Pero en el “Pozo Santo”, pampa de Vilcapugio, pampa de los insurrectos eternos, la prodigiosa manga escapó de la historia. Las tacuaras apagaron sus filos. Las cenizas se dispersaron en vientos de mazmorras. El General ya no soñaba. Se apeó de su caballo que soportó las cargas, para abrazar a los derrotados que se desbandaban en racimos inútiles. Se alzó hasta un cerro portando la gloriosa bandera. Sobre el lomo magnífico de la montaña augusta convocó a los trescientos que se hicieron a sí mismo banderas. Eran las tres de la tarde y el cielo estaba perdido en la humareda del combate.
Sus custodios velaban el sueño en perfecta vigilia, conmovidos hasta las lágrimas, al sentir la derrota entre sus propios tejidos. A ellos, casi doscientos años después, le llegaban los lamentos del “pozo santo”, que preanunciaban las lágrimas que en Ayohuma luego, las niñas auparían para arrojar la muerte y el dolor a prudente distancia, salvando a los heridos de una muerte terrible.
Desde un lugar ajeno a la escena, se oyó al General decir desde la altura de ese cerro ensangrentado: “No siempre puede uno lo que quiere, paisano, amigo, ni con las mejores medidas se alcanza lo que se desea: he sido completamente batido en las Pampas de Ayohuma cuando más creía conseguir la anhelada victoria; pero hay constancia y fortaleza y pregunto a los paisanos alzados en armas si hay constancia y fortaleza para sobrellevar los contrastes, y me dicen que sí, que hay hasta dar toda la sangre por la sagrada causa.

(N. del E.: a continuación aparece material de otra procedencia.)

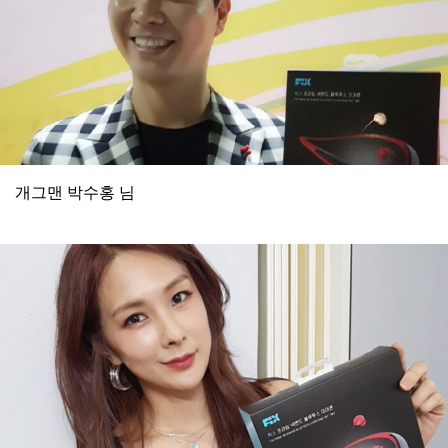
개그맨 박수홍 님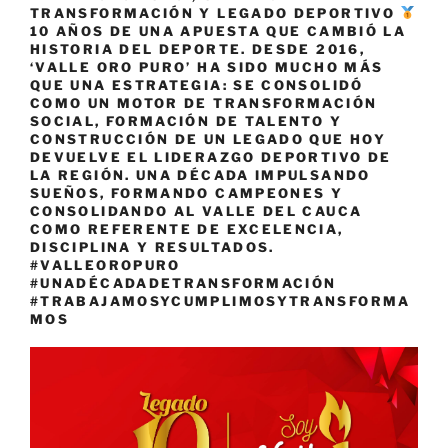
TRANSFORMACIÓN Y LEGADO DEPORTIVO
10 AÑOS DE UNA APUESTA QUE CAMBIÓ LA
HISTORIA DEL DEPORTE. DESDE 2016,
‘VALLE ORO PURO’ HA SIDO MUCHO MÁS
QUE UNA ESTRATEGIA: SE CONSOLIDÓ
COMO UN MOTOR DE TRANSFORMACIÓN
SOCIAL, FORMACIÓN DE TALENTO Y
CONSTRUCCIÓN DE UN LEGADO QUE HOY
DEVUELVE EL LIDERAZGO DEPORTIVO DE
LA REGIÓN. UNA DÉCADA IMPULSANDO
SUEÑOS, FORMANDO CAMPEONES Y
CONSOLIDANDO AL VALLE DEL CAUCA
COMO REFERENTE DE EXCELENCIA,
DISCIPLINA Y RESULTADOS.
#VALLEOROPURO
#UNADÉCADADETRANSFORMACIÓN
#TRABAJAMOSYCUMPLIMOSYTRANSFORMA
MOS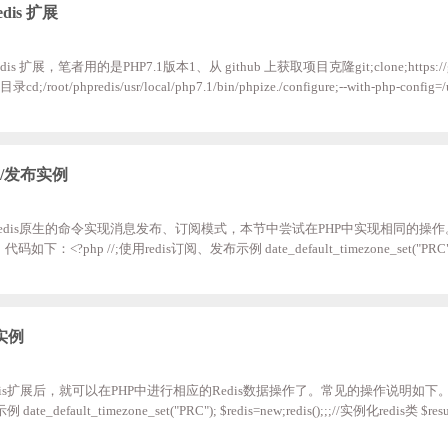
dis 扩展
is 扩展，笔者用的是PHP7.1版本1、从 github 上获取项目克隆git;clone;https://git
/root/phpredis/usr/local/php7.1/bin/phpize./configure;--with-php-config=/u
e;&&;make;install3、启动扩展光安装了还不够，我们还需要编辑PHP的配置文件来使扩
p .ini ，在配置文件中添加如下语句：extension=redis.so
订阅/发布实例
dis原生的命令实现消息发布、订阅模式，本节中尝试在PHP中实现相同的操作
<?php //;使用redis订阅、发布示例 date_default_timezone_set("PRC"); h
utf-8'); //;避免在默认情况下1分钟后终止与redis服务器德连接 ini_set('default_scoket_timeo
;redis(); $redis->connect('127.0.0.1',6379); //;订阅名为ta
的实例
P Redis扩展后，就可以在PHP中进行相应的Redis数据操作了。常见的操作说明如
ate_default_timezone_set("PRC"); $redis=new;redis();;;//实例化redis类 $resul
回;bool(true)，则说明连接成功。（2）赋值(set)与取值(ge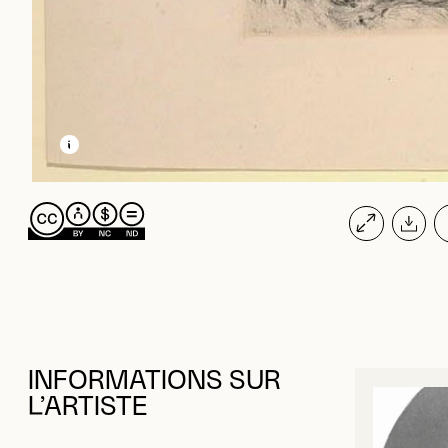
EN SAVOIR PLUS SUR CETTE IMAGE
OUVRIR LA MODALE
INFORMATIONS SUR
L’ARTISTE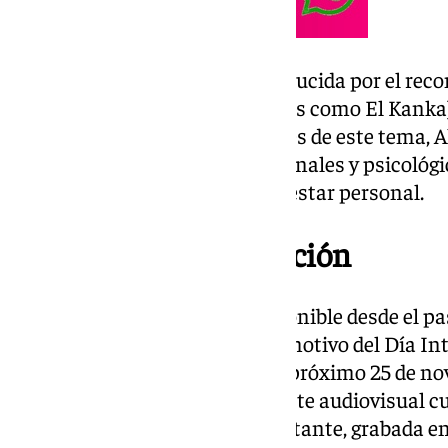
Déjame
, una composición producida por el rec
(colaborador habitual de artistas como El Kanka)
su impactante mensaje. A través de este tema, A
liberarse de las cadenas emocionales y psicológ
que limitan la libertad y el bienestar personal.
El videoclip de la canción
La pieza musical ya están disponible desde el p
las plataformas digitales. Con motivo del Día In
la Violencia contra la Mujer, el próximo 25 de no
videoclip oficial de «Déjame». Este audiovisual
simbólica y visualmente impactante, grabada en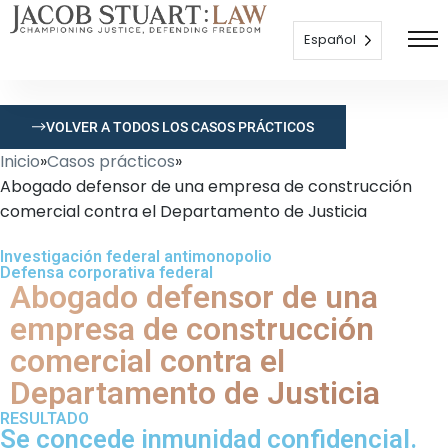
Español
VOLVER A TODOS LOS CASOS PRÁCTICOS
Inicio
»
Casos prácticos
»
Abogado defensor de una empresa de construcción
comercial contra el Departamento de Justicia
Investigación federal antimonopolio
Defensa corporativa federal
Abogado defensor de una
empresa de construcción
comercial contra el
Departamento de Justicia
RESULTADO
Se concede inmunidad confidencial.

Nada me arredra para servir a la Patria, siempre la Patria; por ella son mis deseos de acierto, los de lo mejor por la causa, por el bien general que me consume. Nada me arredra a servir, aunque sea en la clase de soldado, por la libertad y la independencia. Yo soy su compañero y comandante hasta que la muerte me sorprenda.”.